Edit the entries below so that every "common name" becomes "vernacular name", leaving everything else unchanged.

(Dataset entries)
###
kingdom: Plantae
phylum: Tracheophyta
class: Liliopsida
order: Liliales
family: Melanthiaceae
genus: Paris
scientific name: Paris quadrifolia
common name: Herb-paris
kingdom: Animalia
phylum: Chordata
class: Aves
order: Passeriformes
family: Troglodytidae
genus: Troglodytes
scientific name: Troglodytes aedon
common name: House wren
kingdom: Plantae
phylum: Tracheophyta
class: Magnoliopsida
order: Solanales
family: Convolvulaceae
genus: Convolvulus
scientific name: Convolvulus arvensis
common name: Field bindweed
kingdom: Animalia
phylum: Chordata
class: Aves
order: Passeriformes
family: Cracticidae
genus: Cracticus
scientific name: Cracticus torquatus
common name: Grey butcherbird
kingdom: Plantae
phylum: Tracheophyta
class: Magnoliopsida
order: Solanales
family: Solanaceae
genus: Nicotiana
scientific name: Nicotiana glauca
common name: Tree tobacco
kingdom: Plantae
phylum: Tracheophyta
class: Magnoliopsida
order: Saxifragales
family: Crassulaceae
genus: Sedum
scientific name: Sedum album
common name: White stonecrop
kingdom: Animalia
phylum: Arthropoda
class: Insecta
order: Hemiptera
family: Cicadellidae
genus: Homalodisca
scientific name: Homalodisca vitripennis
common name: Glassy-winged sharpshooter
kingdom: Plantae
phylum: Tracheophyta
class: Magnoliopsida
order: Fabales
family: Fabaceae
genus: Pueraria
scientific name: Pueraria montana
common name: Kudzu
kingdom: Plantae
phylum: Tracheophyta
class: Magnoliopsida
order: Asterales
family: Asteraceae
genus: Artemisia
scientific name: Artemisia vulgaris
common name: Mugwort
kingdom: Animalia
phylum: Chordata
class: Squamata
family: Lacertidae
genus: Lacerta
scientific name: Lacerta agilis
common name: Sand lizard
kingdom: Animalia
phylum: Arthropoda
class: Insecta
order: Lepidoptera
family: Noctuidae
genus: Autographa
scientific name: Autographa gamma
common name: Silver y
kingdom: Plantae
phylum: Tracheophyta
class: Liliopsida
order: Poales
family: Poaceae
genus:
###
• [EXPECTED OUTPUT]
kingdom: Plantae
phylum: Tracheophyta
class: Liliopsida
order: Liliales
family: Melanthiaceae
genus: Paris
scientific name: Paris quadrifolia
vernacular name: Herb-paris
kingdom: Animalia
phylum: Chordata
class: Aves
order: Passeriformes
family: Troglodytidae
genus: Troglodytes
scientific name: Troglodytes aedon
vernacular name: House wren
kingdom: Plantae
phylum: Tracheophyta
class: Magnoliopsida
order: Solanales
family: Convolvulaceae
genus: Convolvulus
scientific name: Convolvulus arvensis
vernacular name: Field bindweed
kingdom: Animalia
phylum: Chordata
class: Aves
order: Passeriformes
family: Cracticidae
genus: Cracticus
scientific name: Cracticus torquatus
vernacular name: Grey butcherbird
kingdom: Plantae
phylum: Tracheophyta
class: Magnoliopsida
order: Solanales
family: Solanaceae
genus: Nicotiana
scientific name: Nicotiana glauca
vernacular name: Tree tobacco
kingdom: Plantae
phylum: Tracheophyta
class: Magnoliopsida
order: Saxifragales
family: Crassulaceae
genus: Sedum
scientific name: Sedum album
vernacular name: White stonecrop
kingdom: Animalia
phylum: Arthropoda
class: Insecta
order: Hemiptera
family: Cicadellidae
genus: Homalodisca
scientific name: Homalodisca vitripennis
vernacular name: Glassy-winged sharpshooter
kingdom: Plantae
phylum: Tracheophyta
class: Magnoliopsida
order: Fabales
family: Fabaceae
genus: Pueraria
scientific name: Pueraria montana
vernacular name: Kudzu
kingdom: Plantae
phylum: Tracheophyta
class: Magnoliopsida
order: Asterales
family: Asteraceae
genus: Artemisia
scientific name: Artemisia vulgaris
vernacular name: Mugwort
kingdom: Animalia
phylum: Chordata
class: Squamata
family: Lacertidae
genus: Lacerta
scientific name: Lacerta agilis
vernacular name: Sand lizard
kingdom: Animalia
phylum: Arthropoda
class: Insecta
order: Lepidoptera
family: Noctuidae
genus: Autographa
scientific name: Autographa gamma
vernacular name: Silver y
kingdom: Plantae
phylum: Tracheophyta
class: Liliopsida
order: Poales
family: Poaceae
genus:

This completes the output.